Stephan Klebe et al. Am J Med Genet B Neuropsychiatr Genet. .

Abstract

Thirty-three different loci for hereditary spastic paraplegias (HSP) have been mapped, and 15 responsible genes have been identified. Autosomal recessive spastic paraplegias (ARHSPs) usually have clinically complex phenotypes but the SPG5, SPG24, and SPG28 loci are considered to be associated with pure forms of the disease. We performed a genome-wide scan in a large French family. Fine mapping of the refined SPG5 region on chromosome 8q12 was performed in another 17 ARHSP families with additional microsatellite markers.

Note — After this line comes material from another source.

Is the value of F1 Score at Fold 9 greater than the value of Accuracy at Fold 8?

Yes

After exclusion of known ARHSP loci, the genome-wide screen provided evidence of linkage with a maximal multipoint lod score of 2.6 in the D8S1113-D8S1699 interval. This interval partially overlapped SPG5 and reduced it to a 5.9 megabase (Mb)-region between D8S1113 and D8S544. In a family of Algerian origin from a series of 17 other ARHSP kindreds, linkage to the SPG5 locus was supported by a multipoint lod score of 2.3. The direct sequencing of the coding exons of seven candidate genes did not detect mutations/polymorphisms in the index cases of both linked families. The phenotype of the two SPG5-linked families consisted of spastic paraparesis associated with deep sensory loss. In several patients with long disease durations, there were also mild cerebellar signs. The frequency of SPG5 was approximately 10% (2/18) in our series of ARHSP families with pure or complex forms. We have refined the SPG5 locus to a 3.8 cM interval and extended the phenotype of this form of ARHSP to include slight cerebellar signs.